■ **What you will do**: Give every line of the material again, exactly as written.

■ **Given data**:
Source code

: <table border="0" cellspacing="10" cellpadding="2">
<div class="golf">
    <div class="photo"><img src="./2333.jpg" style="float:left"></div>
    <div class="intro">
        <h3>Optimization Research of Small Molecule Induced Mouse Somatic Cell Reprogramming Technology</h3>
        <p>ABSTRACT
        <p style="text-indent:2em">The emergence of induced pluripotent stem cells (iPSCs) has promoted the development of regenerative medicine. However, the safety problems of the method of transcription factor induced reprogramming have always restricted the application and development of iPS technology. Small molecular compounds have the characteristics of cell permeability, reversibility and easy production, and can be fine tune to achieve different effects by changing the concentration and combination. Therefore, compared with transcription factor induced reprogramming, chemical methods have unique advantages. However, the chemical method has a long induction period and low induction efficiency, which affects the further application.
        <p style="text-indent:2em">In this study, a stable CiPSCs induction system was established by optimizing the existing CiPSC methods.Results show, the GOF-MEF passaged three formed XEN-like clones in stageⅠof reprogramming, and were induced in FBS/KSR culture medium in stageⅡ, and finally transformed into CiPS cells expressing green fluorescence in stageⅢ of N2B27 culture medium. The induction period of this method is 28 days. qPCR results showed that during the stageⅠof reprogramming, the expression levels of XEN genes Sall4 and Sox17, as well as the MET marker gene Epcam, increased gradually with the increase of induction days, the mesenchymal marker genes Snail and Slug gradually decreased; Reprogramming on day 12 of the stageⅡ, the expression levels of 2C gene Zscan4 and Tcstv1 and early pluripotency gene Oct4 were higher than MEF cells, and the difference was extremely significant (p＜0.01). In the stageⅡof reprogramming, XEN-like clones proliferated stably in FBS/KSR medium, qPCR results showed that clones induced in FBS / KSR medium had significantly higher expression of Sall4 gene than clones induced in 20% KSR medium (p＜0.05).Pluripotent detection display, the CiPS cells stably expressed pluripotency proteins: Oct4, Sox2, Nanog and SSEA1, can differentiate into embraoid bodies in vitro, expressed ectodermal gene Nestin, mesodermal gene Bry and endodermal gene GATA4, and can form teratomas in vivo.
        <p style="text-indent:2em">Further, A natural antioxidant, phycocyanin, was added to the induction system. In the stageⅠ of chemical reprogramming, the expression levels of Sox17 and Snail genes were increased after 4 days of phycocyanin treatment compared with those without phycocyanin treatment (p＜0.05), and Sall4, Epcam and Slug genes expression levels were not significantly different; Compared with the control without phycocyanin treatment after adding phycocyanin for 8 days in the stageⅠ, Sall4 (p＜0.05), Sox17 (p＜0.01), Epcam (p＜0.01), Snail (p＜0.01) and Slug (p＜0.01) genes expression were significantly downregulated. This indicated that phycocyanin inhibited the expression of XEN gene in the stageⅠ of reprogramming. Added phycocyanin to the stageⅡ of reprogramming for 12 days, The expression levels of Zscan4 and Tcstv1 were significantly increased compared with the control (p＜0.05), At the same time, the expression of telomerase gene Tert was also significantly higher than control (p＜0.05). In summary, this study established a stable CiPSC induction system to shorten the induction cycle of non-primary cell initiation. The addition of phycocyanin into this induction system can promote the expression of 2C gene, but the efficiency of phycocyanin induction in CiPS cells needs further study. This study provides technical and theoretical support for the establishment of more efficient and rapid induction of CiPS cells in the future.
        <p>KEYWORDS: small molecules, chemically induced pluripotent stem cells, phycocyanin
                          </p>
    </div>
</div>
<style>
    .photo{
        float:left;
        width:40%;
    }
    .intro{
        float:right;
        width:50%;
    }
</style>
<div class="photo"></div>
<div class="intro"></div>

■ **Response box**:
Source code

: <table border="0" cellspacing="10" cellpadding="2">
<div class="golf">
    <div class="photo"><img src="./2333.jpg" style="float:left"></div>
    <div class="intro">
        <h3>Optimization Research of Small Molecule Induced Mouse Somatic Cell Reprogramming Technology</h3>
        <p>ABSTRACT
        <p style="text-indent:2em">The emergence of induced pluripotent stem cells (iPSCs) has promoted the development of regenerative medicine. However, the safety problems of the method of transcription factor induced reprogramming have always restricted the application and development of iPS technology. Small molecular compounds have the characteristics of cell permeability, reversibility and easy production, and can be fine tune to achieve different effects by changing the concentration and combination. Therefore, compared with transcription factor induced reprogramming, chemical methods have unique advantages. However, the chemical method has a long induction period and low induction efficiency, which affects the further application.
        <p style="text-indent:2em">In this study, a stable CiPSCs induction system was established by optimizing the existing CiPSC methods.Results show, the GOF-MEF passaged three formed XEN-like clones in stageⅠof reprogramming, and were induced in FBS/KSR culture medium in stageⅡ, and finally transformed into CiPS cells expressing green fluorescence in stageⅢ of N2B27 culture medium. The induction period of this method is 28 days. qPCR results showed that during the stageⅠof reprogramming, the expression levels of XEN genes Sall4 and Sox17, as well as the MET marker gene Epcam, increased gradually with the increase of induction days, the mesenchymal marker genes Snail and Slug gradually decreased; Reprogramming on day 12 of the stageⅡ, the expression levels of 2C gene Zscan4 and Tcstv1 and early pluripotency gene Oct4 were higher than MEF cells, and the difference was extremely significant (p＜0.01). In the stageⅡof reprogramming, XEN-like clones proliferated stably in FBS/KSR medium, qPCR results showed that clones induced in FBS / KSR medium had significantly higher expression of Sall4 gene than clones induced in 20% KSR medium (p＜0.05).Pluripotent detection display, the CiPS cells stably expressed pluripotency proteins: Oct4, Sox2, Nanog and SSEA1, can differentiate into embraoid bodies in vitro, expressed ectodermal gene Nestin, mesodermal gene Bry and endodermal gene GATA4, and can form teratomas in vivo.
        <p style="text-indent:2em">Further, A natural antioxidant, phycocyanin, was added to the induction system. In the stageⅠ of chemical reprogramming, the expression levels of Sox17 and Snail genes were increased after 4 days of phycocyanin treatment compared with those without phycocyanin treatment (p＜0.05), and Sall4, Epcam and Slug genes expression levels were not significantly different; Compared with the control without phycocyanin treatment after adding phycocyanin for 8 days in the stageⅠ, Sall4 (p＜0.05), Sox17 (p＜0.01), Epcam (p＜0.01), Snail (p＜0.01) and Slug (p＜0.01) genes expression were significantly downregulated. This indicated that phycocyanin inhibited the expression of XEN gene in the stageⅠ of reprogramming. Added phycocyanin to the stageⅡ of reprogramming for 12 days, The expression levels of Zscan4 and Tcstv1 were significantly increased compared with the control (p＜0.05), At the same time, the expression of telomerase gene Tert was also significantly higher than control (p＜0.05). In summary, this study established a stable CiPSC induction system to shorten the induction cycle of non-primary cell initiation. The addition of phycocyanin into this induction system can promote the expression of 2C gene, but the efficiency of phycocyanin induction in CiPS cells needs further study. This study provides technical and theoretical support for the establishment of more efficient and rapid induction of CiPS cells in the future.
        <p>KEYWORDS: small molecules, chemically induced pluripotent stem cells, phycocyanin
                          </p>
    </div>
</div>
<style>
    .photo{
        float:left;
        width:40%;
    }
    .intro{
        float:right;
        width:50%;
    }
</style>
<div class="photo"></div>
<div class="intro"></div>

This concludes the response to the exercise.